Delta Promotions: The company responsible for a string of fake bands
The music industry is still profitable; however, it used to be even more so. In the 1960s and ‘70s, as physical media was the driving factor behind album sales and audiences were excited to see genre-defying bands worldwide, musicians were some of the world’s richest people—and who was even wealthier than them? Their bosses.
Record labels, events companies, and management organisations were persistently raking in money thanks to the acts they worked with. This meant that if a band split up or refused to continue working together, it was a massive blow to the bank account. Organisations wanted to do everything in their power to ensure that the musicians who worked for them continued to do so, and this meant breaking the rules occasionally.
Delta Promotions was a music company attached to several high-profile bands, such as The Zombies, The Animals, and The Archies. They were able to capitalise on the demand for these groups, but when each of them either broke up or stopped touring, the opportunity to capitalise no longer existed. So, Delta Promotions thought up a way around it.
This was before the days of social media and the internet when journalism was much more localised, and images in the press were often grainy and hard to make out. Delta took advantage of all of this and decided to create fake versions of the bands they were attached to rather than call it a day when some of these bands went their separate ways.
When The Zombies split, they had a hit song in the US in ‘Time of the Season’, which had been re-released by their label in America. When it charted, there was a demand for the band, but they weren’t together anymore, so the label couldn’t put them on tour. Rather than fret, Delta Promotions created two fake versions of the band and had them tour the country simultaneously, paying the musicians to put on a front very little and raking in the rest of the money themselves.

As Chris White from the Zombies noted, they were “taking money from our fans and dragging down our reputation.”
They did this with The Archies and The Animals, too, as fake bands would travel up and down the US, making money from touring, performing music that wasn’t theirs, and making those telling them to do it a fortune in the process. It was The Animals who eventually put a stop to the madness, as when reports started to come through about the sham, Eric Burdon, the band’s singer, took matters into his own hands.
With a group of friends and a baseball bat, he headed to one of the gigs to beat up the band who were impersonating his outfit. Here, he discovered the whole story and was able to confront Delta Promotions about it.
Chris White of the Zombies had a more challenging time clearing the band’s name when he found out about the fake versions of themselves who were currently touring. He took a slightly less direct approach towards confronting the band, as rather than going to their gigs and threatening them, he decided to simply warn radio stations and promoters about the imposters, but this didn’t always work.

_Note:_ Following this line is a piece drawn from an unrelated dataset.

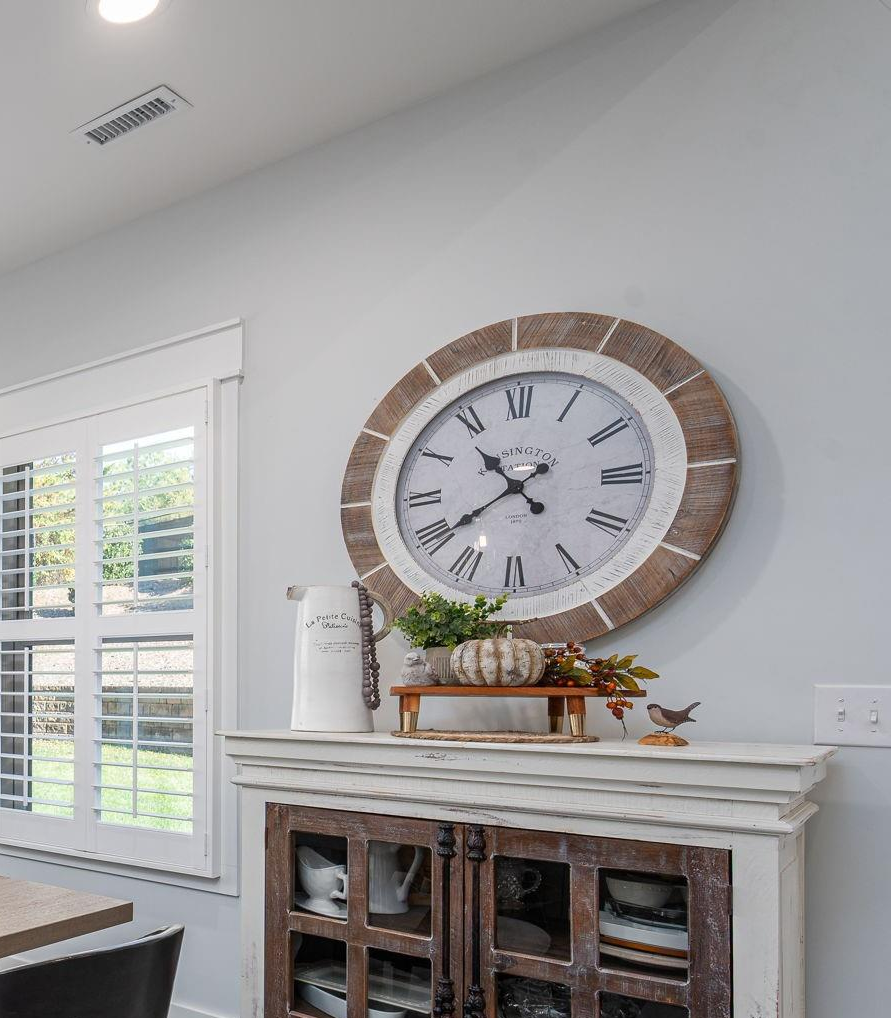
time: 10:39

“I said, ‘Well, it’s not the real Zombies, we are here’. They said, ‘We don’t know, you might be the fake Zombies. How do I know you’re really Chris White?'” said White, discussing the hardships that came with clearing their name. “That’s when we decided to go back and do the third album and establish that we were alive.”

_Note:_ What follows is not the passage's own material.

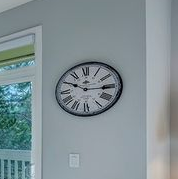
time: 10:14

Rod Argent of the Zombies was equally frustrated with the fake band running around as he knew they were taking advantage of the band’s current disorganised state. “It did infuriate us. We were actually offered a huge amount of money to reform after ‘Time Of The Season’ was number one. But by that time we’d already, all of us, embarked on different courses and it did not feel right just to chase the buck and abandon everything else,” he said, “Even though it was very tempting in material returns. It was a moment of madness. So other people leapt into the void and tried to cash in.”
Delta Promotions was eventually shut down, but they will have likely made a decent sum of money before that happened. They stand as a testament to how profitable the music industry used to be, in that morals and authenticity only came as an afterthought to the potential riches that awaited those involved.